BORN: Für uns als Geschäftsführung steckt eigentlich in jedem der zwölf Leitsätze etwas, das unsere Arbeit berührt. Manches tagtäglich, anderes zumindest immer wiederkehrend. Ganz entscheidend ist die klare Vorgabe, die wirtschaftliche Unabhängigkeit des Vereins künftig nicht mehr aufs Spiel zu setzen. Dass die Sportgemeinschaft ein von seinen Mitgliedern geführter Verein bleiben soll, ist auch ein zentraler Auftrag an die Adresse der Geschäftsführung. Andreas hat einen wichtigen Punkt ausgesprochen – die Dinge, die im Leitbild stehen, werden alle schon gelebt, teils sehr intensiv, teils ausbaufähig. Aber es war unheimlich wichtig, das niederzuschreiben und damit auch für morgen und übermorgen festzuhalten.
MINGE: Meine Vorredner haben schon viele wichtige Dinge angesprochen. Ich kann aus Sicht des Sportgeschäftsführers auf jeden Fall ergänzen, dass ich es für absolut richtungsweisend halte, dass Dynamo Dresden sich im Leitbild als Ausbildungsverein positioniert. Mit der abrechenbaren Maxime, dass wir unsere Talente auch in Schule und Beruf bestmöglich unterstützen. Dass wir mutigen und attraktiven Fußball zeigen und uns fest unter den 36 Bundesligisten etablieren wollen, unterschreibt hier glaube ich auch jeder. Vielsagend finde ich, dass die Verbindung mit Dresden mit Nachdruck formuliert wird. Ich bin in den letzten 20 Jahren ja auch ein wenig rumgekommen und glaube schon, dass diese starke Verwurzelung des Vereins in der Stadt hier in Dresden ein besonderes Merkmal ist.
{media-left}Warum war Dynamo ausgerechnet jetzt „reif“ für ein Leitbild?
RITTER: Das hat aus meiner Sicht zwei Gründe, die miteinander zusammenhängen. Dynamo hat in den letzten Jahren in allen Bereichen große Schritte nach vorne gemacht. Dadurch sind bei vielen Beteiligten überhaupt erst die notwendigen Kapazitäten für den arbeitsintensiven und langwierigen Prozess der Erstellung eines Leitbildes entstanden. Außerdem glaube ich, dass der Verein nach Jahren der Krise ganz allmählich wieder zu seiner inneren Mitte gefunden hat, eine Entwicklung, die sicher schon länger andauert. Dadurch haben einige Facetten unserer Identität wieder mehr an Kontur gewonnen. Nicht der Gemeinschaftssinn, der war im Kern immer intakt, sonst würde es den Verein heute vielleicht gar nicht mehr geben. Aber ich würde sagen, das Selbstbewusstsein, das aus unserer Tradition erwachsen ist, ist inzwischen wieder ausgeprägter als noch vor zehn, fünfzehn Jahren. Und das ist auch mit ins Leitbild eingeflossen.

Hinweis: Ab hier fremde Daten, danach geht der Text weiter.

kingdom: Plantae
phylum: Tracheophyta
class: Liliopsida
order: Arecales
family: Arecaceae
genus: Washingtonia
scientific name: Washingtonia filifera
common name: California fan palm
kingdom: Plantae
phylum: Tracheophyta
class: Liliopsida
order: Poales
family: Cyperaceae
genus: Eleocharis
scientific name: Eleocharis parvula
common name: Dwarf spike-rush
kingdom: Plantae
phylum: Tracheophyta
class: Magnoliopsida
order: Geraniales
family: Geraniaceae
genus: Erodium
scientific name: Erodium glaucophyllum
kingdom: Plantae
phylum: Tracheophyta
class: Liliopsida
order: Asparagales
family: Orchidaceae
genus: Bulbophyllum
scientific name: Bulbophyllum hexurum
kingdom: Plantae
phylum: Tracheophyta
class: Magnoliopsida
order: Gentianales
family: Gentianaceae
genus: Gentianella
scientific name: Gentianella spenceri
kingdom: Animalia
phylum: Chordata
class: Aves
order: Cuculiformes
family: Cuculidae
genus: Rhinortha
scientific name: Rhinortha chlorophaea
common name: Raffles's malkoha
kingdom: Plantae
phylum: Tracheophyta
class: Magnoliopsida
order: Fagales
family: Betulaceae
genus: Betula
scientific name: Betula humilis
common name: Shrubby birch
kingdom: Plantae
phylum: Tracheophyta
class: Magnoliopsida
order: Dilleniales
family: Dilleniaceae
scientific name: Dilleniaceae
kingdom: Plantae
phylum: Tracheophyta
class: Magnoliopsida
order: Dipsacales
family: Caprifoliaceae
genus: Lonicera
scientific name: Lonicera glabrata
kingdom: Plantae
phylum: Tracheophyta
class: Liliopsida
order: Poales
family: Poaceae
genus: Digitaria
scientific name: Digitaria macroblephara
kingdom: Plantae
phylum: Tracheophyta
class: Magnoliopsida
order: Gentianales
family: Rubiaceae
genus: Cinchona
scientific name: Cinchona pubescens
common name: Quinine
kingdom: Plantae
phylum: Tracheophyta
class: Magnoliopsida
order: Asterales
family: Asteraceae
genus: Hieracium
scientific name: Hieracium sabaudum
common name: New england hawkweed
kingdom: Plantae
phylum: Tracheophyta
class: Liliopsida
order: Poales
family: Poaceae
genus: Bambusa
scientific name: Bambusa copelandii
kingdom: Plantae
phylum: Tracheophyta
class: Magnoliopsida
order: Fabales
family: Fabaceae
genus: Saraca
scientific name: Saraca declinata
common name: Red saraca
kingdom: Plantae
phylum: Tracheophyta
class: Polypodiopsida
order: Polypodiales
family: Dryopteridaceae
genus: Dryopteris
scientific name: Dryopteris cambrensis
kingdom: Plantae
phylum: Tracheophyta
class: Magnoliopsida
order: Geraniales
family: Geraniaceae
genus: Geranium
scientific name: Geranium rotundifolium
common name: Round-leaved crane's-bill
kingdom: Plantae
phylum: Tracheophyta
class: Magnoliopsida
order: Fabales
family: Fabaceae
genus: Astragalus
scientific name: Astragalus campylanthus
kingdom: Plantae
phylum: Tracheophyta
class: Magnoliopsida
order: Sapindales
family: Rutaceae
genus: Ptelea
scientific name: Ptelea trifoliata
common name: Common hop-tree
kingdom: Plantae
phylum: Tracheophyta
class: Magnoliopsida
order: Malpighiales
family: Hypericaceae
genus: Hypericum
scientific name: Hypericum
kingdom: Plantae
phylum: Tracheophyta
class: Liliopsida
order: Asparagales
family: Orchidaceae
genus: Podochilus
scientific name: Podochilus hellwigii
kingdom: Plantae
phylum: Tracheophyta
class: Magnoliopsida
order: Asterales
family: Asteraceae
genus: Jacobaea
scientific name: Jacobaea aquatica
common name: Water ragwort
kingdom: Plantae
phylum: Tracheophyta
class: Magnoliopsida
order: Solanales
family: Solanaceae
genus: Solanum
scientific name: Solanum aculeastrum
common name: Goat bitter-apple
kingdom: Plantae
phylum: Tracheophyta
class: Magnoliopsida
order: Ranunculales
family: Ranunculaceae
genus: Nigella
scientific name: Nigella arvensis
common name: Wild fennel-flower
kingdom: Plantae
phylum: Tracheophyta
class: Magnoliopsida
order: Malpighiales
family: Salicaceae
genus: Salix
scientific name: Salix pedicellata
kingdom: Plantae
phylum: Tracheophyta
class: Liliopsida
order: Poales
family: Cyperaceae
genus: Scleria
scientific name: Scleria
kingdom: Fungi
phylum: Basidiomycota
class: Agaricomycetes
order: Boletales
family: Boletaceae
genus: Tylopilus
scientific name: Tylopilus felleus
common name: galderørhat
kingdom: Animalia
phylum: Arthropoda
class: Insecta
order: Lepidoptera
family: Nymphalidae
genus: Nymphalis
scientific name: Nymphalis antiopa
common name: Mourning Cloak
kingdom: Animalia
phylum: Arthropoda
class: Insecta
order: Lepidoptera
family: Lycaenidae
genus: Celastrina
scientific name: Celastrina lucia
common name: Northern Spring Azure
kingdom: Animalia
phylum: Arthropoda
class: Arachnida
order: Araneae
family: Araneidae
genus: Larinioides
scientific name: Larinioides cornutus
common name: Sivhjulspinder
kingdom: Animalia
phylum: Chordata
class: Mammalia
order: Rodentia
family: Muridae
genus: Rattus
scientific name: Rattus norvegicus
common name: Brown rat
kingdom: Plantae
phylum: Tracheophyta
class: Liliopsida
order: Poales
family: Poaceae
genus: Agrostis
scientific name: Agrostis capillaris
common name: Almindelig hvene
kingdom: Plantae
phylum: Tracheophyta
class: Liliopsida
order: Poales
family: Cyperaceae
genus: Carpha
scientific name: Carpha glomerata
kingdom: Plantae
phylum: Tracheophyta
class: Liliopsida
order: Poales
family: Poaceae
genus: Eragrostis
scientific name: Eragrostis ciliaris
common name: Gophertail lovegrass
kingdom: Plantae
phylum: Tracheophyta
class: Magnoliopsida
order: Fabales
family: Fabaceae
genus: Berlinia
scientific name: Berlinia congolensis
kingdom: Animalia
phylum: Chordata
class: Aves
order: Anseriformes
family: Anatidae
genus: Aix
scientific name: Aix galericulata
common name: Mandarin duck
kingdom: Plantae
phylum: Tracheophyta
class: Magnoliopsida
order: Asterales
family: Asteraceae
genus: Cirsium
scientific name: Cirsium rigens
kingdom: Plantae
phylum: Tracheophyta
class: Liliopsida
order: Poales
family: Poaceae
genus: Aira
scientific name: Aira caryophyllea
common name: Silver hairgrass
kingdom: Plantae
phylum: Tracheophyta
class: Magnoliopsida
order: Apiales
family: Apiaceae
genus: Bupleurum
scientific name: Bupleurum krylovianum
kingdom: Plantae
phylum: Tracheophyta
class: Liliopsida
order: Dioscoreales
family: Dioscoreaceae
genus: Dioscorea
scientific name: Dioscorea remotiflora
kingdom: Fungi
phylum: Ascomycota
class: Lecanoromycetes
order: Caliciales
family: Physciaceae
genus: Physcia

Im Leitbild finden sich tatsächlich sehr selbstbewusste Formulierungen. „Nummer eins im Osten“, „Verein mit den besten Fans“, der Traum vom Europapokal. Wie sind diese Aussagen einzuordnen?
MINGE: Man tut gut daran, diese Aussagen nicht aus dem Kontext zu lösen. Die Nummer eins im Osten ist ganz klar auf das Thema Mitgliederverein gemünzt. Was das anbetrifft, sind wir die Nummer eins und haben auch den Anspruch, diese Position künftig zu untermauern. Dafür müssen wir unsere Hausaufgaben machen, indem wir uns positiv weiterentwickeln und dabei unseren Wesenskern bewahren.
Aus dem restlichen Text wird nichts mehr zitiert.